▶ Exercise prompt:
Render every line of the data below as a JSON array of strings, one string per line, omitting blank lines.

>> START Dataset

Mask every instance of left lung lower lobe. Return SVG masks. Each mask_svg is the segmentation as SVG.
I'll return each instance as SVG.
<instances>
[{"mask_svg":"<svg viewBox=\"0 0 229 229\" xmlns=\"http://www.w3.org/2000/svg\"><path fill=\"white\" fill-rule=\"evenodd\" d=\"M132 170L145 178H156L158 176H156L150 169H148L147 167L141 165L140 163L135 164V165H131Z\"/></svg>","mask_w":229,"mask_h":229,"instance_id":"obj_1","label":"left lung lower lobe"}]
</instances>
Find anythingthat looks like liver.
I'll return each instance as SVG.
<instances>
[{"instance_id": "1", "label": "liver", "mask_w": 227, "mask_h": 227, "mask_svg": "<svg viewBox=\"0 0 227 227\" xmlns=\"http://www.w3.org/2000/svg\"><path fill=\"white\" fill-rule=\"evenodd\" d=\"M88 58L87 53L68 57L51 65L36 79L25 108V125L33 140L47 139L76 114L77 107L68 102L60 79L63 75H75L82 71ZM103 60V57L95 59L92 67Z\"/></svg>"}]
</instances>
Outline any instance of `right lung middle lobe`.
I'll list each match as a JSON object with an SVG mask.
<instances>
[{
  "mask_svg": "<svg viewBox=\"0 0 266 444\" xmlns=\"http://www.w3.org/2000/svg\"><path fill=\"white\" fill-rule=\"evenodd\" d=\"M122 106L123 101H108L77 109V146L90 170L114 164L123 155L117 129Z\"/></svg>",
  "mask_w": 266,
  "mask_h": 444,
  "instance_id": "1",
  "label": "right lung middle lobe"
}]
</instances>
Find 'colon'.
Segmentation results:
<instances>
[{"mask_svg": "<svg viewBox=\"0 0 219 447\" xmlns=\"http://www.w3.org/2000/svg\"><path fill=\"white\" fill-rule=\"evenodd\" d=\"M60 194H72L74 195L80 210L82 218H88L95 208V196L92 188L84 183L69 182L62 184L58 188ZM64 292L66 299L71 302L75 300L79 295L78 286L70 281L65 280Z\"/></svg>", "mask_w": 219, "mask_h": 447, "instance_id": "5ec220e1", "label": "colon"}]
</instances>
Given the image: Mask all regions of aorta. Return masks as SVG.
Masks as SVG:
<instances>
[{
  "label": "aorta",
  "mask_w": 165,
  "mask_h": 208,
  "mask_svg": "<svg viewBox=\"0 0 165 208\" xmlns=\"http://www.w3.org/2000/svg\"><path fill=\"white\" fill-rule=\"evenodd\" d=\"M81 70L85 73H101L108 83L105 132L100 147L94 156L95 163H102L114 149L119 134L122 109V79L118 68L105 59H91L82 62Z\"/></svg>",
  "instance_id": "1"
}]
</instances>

>> END Dataset

▶ Solution for this problem:
[
  "Mask every instance of left lung lower lobe. Return SVG masks. Each mask_svg is the segmentation as SVG.",
  "I'll return each instance as SVG.",
  "<instances>",
  "[{\"mask_svg\":\"<svg viewBox=\\\"0 0 229 229\\\" xmlns=\\\"http://www.w3.org/2000/svg\\\"><path fill=\\\"white\\\" fill-rule=\\\"evenodd\\\" d=\\\"M132 170L145 178H156L158 176H156L150 169H148L147 167L141 165L140 163L135 164V165H131Z\\\"/></svg>\",\"mask_w\":229,\"mask_h\":229,\"instance_id\":\"obj_1\",\"label\":\"left lung lower lobe\"}]",
  "</instances>",
  "Find anythingthat looks like liver.",
  "I'll return each instance as SVG.",
  "<instances>",
  "[{\"instance_id\": \"1\", \"label\": \"liver\", \"mask_w\": 227, \"mask_h\": 227, \"mask_svg\": \"<svg viewBox=\\\"0 0 227 227\\\" xmlns=\\\"http://www.w3.org/2000/svg\\\"><path fill=\\\"white\\\" fill-rule=\\\"evenodd\\\" d=\\\"M88 58L87 53L68 57L51 65L36 79L25 108V125L33 140L47 139L76 114L77 107L68 102L60 79L63 75H75L82 71ZM103 60V57L95 59L92 67Z\\\"/></svg>\"}]",
  "</instances>",
  "Outline any instance of `right lung middle lobe`.",
  "I'll list each match as a JSON object with an SVG mask.",
  "<instances>",
  "[{",
  "  \"mask_svg\": \"<svg viewBox=\\\"0 0 266 444\\\" xmlns=\\\"http://www.w3.org/2000/svg\\\"><path fill=\\\"white\\\" fill-rule=\\\"evenodd\\\" d=\\\"M122 106L123 101H108L77 109V146L90 170L114 164L123 155L117 129Z\\\"/></svg>\",",
  "  \"mask_w\": 266,",
  "  \"mask_h\": 444,",
  "  \"instance_id\": \"1\",",
  "  \"label\": \"right lung middle lobe\"",
  "}]",
  "</instances>",
  "Find 'colon'.",
  "Segmentation results:",
  "<instances>",
  "[{\"mask_svg\": \"<svg viewBox=\\\"0 0 219 447\\\" xmlns=\\\"http://www.w3.org/2000/svg\\\"><path fill=\\\"white\\\" fill-rule=\\\"evenodd\\\" d=\\\"M60 194H72L74 195L80 210L82 218H88L95 208V196L92 188L84 183L69 182L62 184L58 188ZM64 292L66 299L71 302L75 300L79 295L78 286L70 281L65 280Z\\\"/></svg>\", \"mask_w\": 219, \"mask_h\": 447, \"instance_id\": \"5ec220e1\", \"label\": \"colon\"}]",
  "</instances>",
  "Given the image: Mask all regions of aorta. Return masks as SVG.",
  "Masks as SVG:",
  "<instances>",
  "[{",
  "  \"label\": \"aorta\",",
  "  \"mask_w\": 165,",
  "  \"mask_h\": 208,",
  "  \"mask_svg\": \"<svg viewBox=\\\"0 0 165 208\\\" xmlns=\\\"http://www.w3.org/2000/svg\\\"><path fill=\\\"white\\\" fill-rule=\\\"evenodd\\\" d=\\\"M81 70L85 73H101L108 83L105 132L100 147L94 156L95 163H102L114 149L119 134L122 109V79L118 68L105 59H91L82 62Z\\\"/></svg>\",",
  "  \"instance_id\": \"1\"",
  "}]",
  "</instances>"
]